My astronomy professor got to the “expansion of the universe” unit and went over how we figured out the age of the Universe using Hobble’s Constant, which is a measurement of the expansion of the space-time fabric that the universe is made up of. Hubble’s Constant came about from the observation that the more distant the galaxy is away from Earth, the faster it travels away from us. Then our professor told us something that is contradictory to the idea that space and time are connected. He told us that the universe is likely infinite in size. Infinity is defined as endless, without boundaries. Keeping this in mind, how far does space go? When we look out at the distant stars and galaxies, could that space be infinite?
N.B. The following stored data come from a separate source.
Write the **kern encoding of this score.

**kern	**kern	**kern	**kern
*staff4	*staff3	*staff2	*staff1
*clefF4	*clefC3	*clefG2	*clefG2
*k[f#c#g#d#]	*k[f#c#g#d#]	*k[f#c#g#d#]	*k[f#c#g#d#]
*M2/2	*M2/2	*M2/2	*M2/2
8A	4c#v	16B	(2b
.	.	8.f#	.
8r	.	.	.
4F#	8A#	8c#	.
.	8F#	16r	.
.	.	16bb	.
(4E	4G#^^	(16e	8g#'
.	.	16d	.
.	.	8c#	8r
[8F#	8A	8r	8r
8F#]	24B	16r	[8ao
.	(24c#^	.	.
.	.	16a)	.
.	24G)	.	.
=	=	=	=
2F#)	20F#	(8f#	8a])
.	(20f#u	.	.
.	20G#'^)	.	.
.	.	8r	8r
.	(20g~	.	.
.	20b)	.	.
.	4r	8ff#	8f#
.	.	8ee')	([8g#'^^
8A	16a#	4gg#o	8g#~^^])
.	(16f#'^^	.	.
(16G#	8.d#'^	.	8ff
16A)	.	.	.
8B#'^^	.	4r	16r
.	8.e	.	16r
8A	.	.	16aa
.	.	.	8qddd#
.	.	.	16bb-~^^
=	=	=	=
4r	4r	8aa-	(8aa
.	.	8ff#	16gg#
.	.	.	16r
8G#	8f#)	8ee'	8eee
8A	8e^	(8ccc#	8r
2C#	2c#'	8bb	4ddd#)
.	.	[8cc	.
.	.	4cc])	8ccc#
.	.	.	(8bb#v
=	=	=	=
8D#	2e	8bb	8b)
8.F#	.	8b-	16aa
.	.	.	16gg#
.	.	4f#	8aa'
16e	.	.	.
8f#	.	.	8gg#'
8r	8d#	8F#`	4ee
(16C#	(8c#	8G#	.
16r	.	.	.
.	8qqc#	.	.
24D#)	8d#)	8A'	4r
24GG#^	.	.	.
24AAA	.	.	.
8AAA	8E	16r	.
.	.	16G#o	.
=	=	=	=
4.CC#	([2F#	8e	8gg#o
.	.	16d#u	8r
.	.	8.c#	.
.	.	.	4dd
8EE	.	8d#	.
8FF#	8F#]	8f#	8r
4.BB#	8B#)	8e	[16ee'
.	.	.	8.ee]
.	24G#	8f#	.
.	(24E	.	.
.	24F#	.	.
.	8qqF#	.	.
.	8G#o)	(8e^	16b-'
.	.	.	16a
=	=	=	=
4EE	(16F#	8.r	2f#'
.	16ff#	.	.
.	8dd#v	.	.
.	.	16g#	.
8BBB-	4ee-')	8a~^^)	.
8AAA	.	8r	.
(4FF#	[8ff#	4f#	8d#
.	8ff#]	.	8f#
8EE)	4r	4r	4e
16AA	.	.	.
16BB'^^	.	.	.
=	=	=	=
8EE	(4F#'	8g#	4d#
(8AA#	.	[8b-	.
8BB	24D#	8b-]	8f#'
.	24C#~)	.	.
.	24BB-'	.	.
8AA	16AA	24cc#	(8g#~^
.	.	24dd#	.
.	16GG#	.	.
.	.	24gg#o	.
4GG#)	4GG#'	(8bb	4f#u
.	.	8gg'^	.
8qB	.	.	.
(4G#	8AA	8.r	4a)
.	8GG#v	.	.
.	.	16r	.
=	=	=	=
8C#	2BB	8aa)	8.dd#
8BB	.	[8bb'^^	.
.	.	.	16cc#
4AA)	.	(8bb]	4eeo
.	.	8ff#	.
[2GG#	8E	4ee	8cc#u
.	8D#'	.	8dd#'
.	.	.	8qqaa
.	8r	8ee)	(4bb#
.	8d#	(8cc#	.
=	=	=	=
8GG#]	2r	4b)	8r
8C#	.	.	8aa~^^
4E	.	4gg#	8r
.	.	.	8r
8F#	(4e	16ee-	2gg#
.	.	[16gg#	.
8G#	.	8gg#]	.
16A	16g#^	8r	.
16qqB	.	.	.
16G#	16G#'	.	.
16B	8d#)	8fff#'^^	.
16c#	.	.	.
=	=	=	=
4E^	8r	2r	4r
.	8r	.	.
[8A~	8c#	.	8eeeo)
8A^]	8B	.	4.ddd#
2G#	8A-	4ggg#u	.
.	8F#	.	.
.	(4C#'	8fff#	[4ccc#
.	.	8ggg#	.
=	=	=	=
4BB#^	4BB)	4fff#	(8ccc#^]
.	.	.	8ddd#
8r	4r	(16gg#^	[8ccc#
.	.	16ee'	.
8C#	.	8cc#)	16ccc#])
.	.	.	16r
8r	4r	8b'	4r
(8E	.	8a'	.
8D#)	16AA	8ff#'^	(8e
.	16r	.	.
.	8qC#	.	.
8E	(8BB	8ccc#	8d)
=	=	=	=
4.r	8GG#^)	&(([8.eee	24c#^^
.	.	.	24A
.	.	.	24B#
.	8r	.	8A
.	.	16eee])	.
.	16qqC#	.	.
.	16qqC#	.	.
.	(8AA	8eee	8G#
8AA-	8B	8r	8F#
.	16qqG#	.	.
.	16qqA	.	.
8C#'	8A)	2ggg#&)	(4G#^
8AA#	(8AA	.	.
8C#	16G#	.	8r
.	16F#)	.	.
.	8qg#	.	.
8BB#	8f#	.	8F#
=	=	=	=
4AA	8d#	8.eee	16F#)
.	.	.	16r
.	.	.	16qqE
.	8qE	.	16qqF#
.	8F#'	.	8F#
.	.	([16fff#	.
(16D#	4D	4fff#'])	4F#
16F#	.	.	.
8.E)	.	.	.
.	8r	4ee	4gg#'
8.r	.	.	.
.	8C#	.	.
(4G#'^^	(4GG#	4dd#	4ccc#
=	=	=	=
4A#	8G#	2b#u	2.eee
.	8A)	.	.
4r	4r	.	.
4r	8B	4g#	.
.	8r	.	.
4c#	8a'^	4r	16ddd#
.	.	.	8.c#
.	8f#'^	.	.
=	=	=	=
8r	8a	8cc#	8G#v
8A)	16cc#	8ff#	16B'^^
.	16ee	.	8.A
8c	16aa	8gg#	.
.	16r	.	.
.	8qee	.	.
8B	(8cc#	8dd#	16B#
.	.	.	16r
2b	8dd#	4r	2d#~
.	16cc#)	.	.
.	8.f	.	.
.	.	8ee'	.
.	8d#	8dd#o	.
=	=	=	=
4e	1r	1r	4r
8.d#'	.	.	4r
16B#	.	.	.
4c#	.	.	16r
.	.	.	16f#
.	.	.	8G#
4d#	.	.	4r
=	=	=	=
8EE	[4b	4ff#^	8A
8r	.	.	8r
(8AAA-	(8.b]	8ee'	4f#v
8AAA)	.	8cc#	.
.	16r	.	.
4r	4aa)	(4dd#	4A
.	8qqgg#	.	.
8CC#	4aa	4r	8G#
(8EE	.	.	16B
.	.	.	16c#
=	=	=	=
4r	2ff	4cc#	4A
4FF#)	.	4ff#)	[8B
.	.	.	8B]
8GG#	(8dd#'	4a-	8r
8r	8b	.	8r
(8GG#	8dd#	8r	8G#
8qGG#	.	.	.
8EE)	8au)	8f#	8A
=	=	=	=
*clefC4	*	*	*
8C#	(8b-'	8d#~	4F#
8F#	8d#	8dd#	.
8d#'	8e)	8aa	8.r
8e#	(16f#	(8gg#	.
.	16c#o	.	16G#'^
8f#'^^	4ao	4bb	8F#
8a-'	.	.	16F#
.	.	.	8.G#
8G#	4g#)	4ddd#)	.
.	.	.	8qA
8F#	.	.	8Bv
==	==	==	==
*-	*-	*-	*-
Before I go into why the universe must have a boundary, lets talk about the super cool parts of what it would mean for the universe to be without a boundary. If the universe really were infinite in size, then whatever fictional world of characters you could imagine, as long as it abided by the laws of the universe (laws of physics), it would be in existence as we speak. True infinity is to say there is someone out there exactly like you doing exactly as you are doing right at this very moment. So continue reading this along with your new clone. Too bad your clone doesn’t actually exist. The universe is not infinite and this is because the universe had a beginning.
Now let’s slow down and let it all sink in.
Here is the trip, and why my astronomy professor holds strong to the idea that space is infinite, despite how contradictory it is – when we look out into space and examine the distant galaxies all around us, we observe that there is an equal amount of matter in all directions. That is to say that we see no evidence of an edge to the universe. That leads to a couple possible conclusions: One, the universe is much, much bigger than we imagined, making our local ecosystem appear as a smooth drop in an even bigger sea. Or two, the universe began everywhere. When you ask astronomers where the universe began to expand, they are going to tell you that it began everywhere because at the very beginning, all points in space were at a single point, the same point. So what happens when I present my professor with this idea that space has a limit? He tells me that I misunderstand because there is an infinite quantity of points in space.
Well I am stuck. Are there infinite points even though not infinite time has passed on our clock? Maybe my understanding of space-time is wrong, or maybe our understanding as a scientific community is wrong. Logically it seems space can only be finite in size. There must be something missing: Relativity.
What philosophers and astronomers can both agree on is that space, at the very least, has a relative boundary. Any light beyond 13.7 billion light years away would have to be traveling faster than light to reach us – which also implies we would have to be traveling faster than light to escape the ‘edge of the universe’. I like to compare the relative edge to our universe as an ‘event horizon’ in a black hole. For those of you that do not know, a black hole is called a black hole, not because it is black, but because it does not emit light (meaning it is transparent and invisible). This is due to the fact that its gravity is stronger than the required velocity for light to escape it. The point at which the escape velocity exceeds the speed of light is called the ‘event horizon’. Am I sneakily pointing out that our universe exists within a black hole? Maybe.
What are we to make of all this? Are space and time really connected as one or are they separate and the universe is infinite in size but not infinite in time? Let those with integrity examine what is being said and decide for themselves the implications of infinity.